И никак не получалось осмыслить, игра ли это, уже привычная и обыденная, или спокойствие его неподдельно.
— Но, — оборонил он, и Маргарет вздрогнула, выпрямившись и вжавшись в себя разом, — это не будет влиять на мои решения. Не от этого будет зависеть моя добросовестность. Я допускаю твою невиновность как вариант, потому что
Маргарет отозвалась не сразу — отведя взгляд, сморгнула влагу с ресниц, дыша осторожно, точно бы пловец, окунувшийся в воду до самого лица, и, наконец, улыбнулась — слабо и напряженно:
— Не так, как я ожидала.
— Но другого ответа ты не получишь, — развел руками Курт. — А теперь, прошу тебя, давай не станем продолжать этот разговор, бесполезный и тяжелый, в первую очередь для тебя.

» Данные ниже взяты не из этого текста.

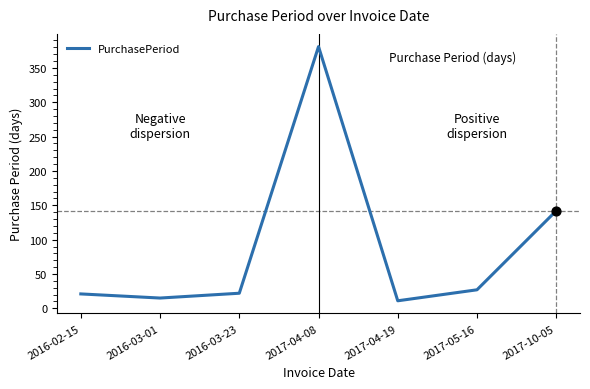

What is the change in value from 2017-04-08 to 2017-10-05?

-239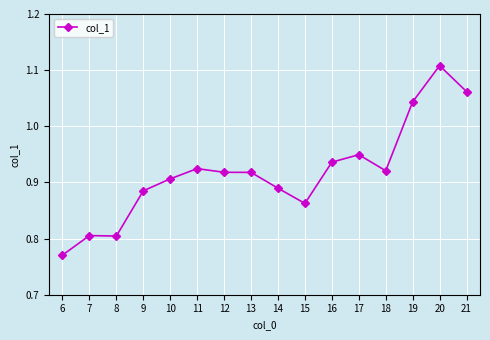

What is the difference between the values at 8 and 20?

0.3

Я буду задавать тебе вопросы, Маргарет, и прошу ответить на них. Ты ведь знаешь сама — для тебя же лучше, чтобы твои ответы были правдой; в последнее время я часто говорил это, но, наверное, никогда еще с такой искренностью. Это — понятно?
— Госпожа фон Шёнборн, — вмешался Ланц, когда ответа не последовало, — хочу также заметить, что уже сегодня в вашем доме в Кёльне и в вашем замке будет проведен обыск. Вы ведь знаете, искать мы умеем. И все, что будет обнаружено, лишь усугубит существующее положение, если вы будете отнекиваться и впредь. Прошу вас, подумайте — ведь то, что вы сделали, не столь страшно, чтобы так упираться. Вам не грозит смерть, не угрожает изгнание, тюрьма или нечто в этом роде, и ваше молчание…

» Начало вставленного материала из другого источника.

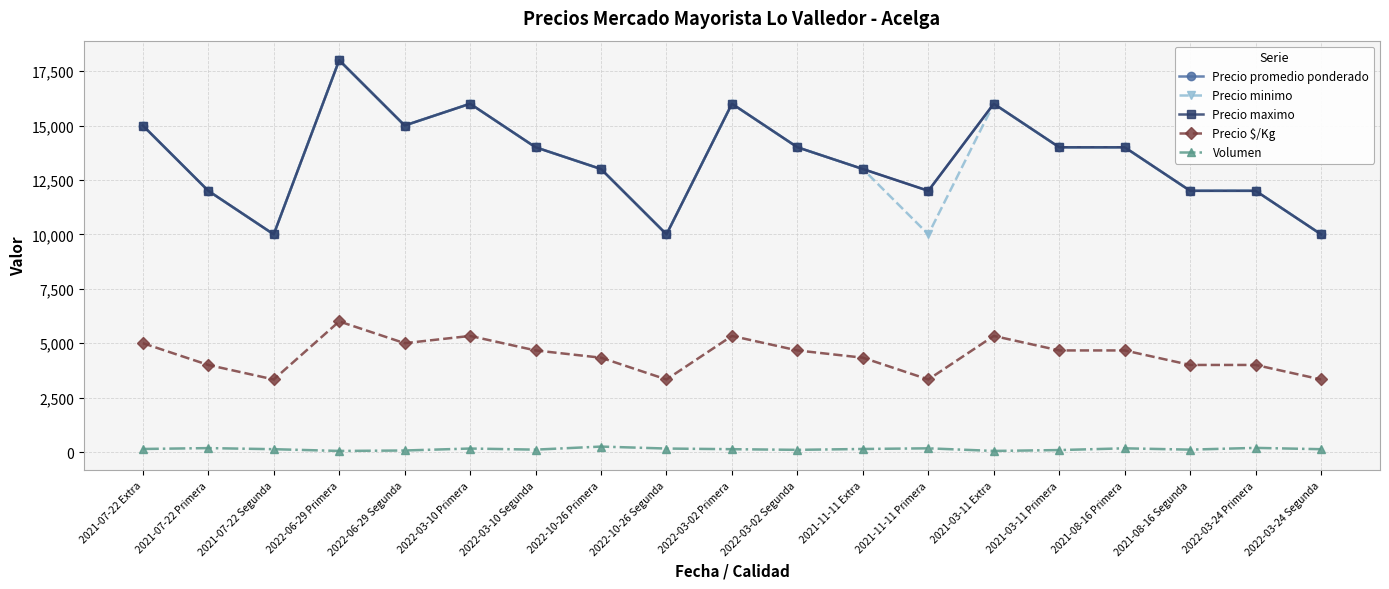

Does the chart have visible grid lines?

Yes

— Вот как? — с внезапным бессильным ожесточением оборвала Маргарет. — А как бы вы себя чувствовали, майстер инквизитор, если бы вам грозила «всего лишь» моя участь? Я не могу запереться лет на пять в монастырь на покаяние, и я не десятилетняя торговка, чтобы позволить себе роскошь быть прилюдно высеченной!

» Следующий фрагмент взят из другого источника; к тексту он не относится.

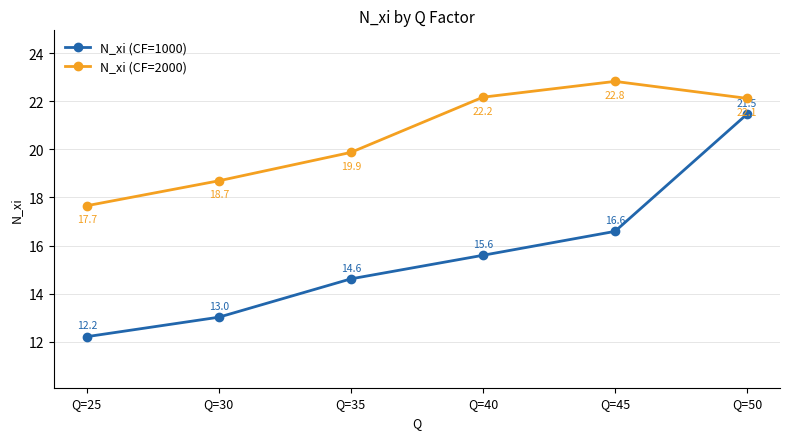

True or false: N_xi (CF=2000) and N_xi (CF=1000) intersect in this chart.

False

— По-твоему, скрыто, в нашем подвале — лучше? — столь же жестко уточнил Курт, и она вскинула голову, зло улыбнувшись:
— Тебя это возбуждает?
— Брось, Маргарет, — покривился он устало. — Я понимаю, чего ты добиваешься, уводя разговор в сторону. Вскоре весть о твоем аресте дойдет до герцога, и ты надеешься на то, что он не бросит свою единственную племянницу Инквизиции на растерзание. Князь-епископ — вторая твоя надежда; с такой родней, убеждена ты, тебе надо лишь ждать; и ты ждешь. Тянешь время. Пытаешься вывести нас из себя, чтобы на тебя махнули рукой и увели в камеру, а время между тем будет идти. Ты понимаешь, что более жесткие методы к тебе применить нельзя; но, Маргарет —
— Я не стану отвечать, — вдруг тихо, но решительно и твердо сказала она —, словно минуту назад не было готовых вырваться слез в этих глазах, будто голос этот только что не дрожал и не пресекался. — Я имею право требовать дополнительного расследования, и я требую. Я имею право привлечь свидетелей для своей защиты, и требую призвать как свидетеля герцога Рудольфа фон Аусхазена. А до тех пор я не произнесу ни слова.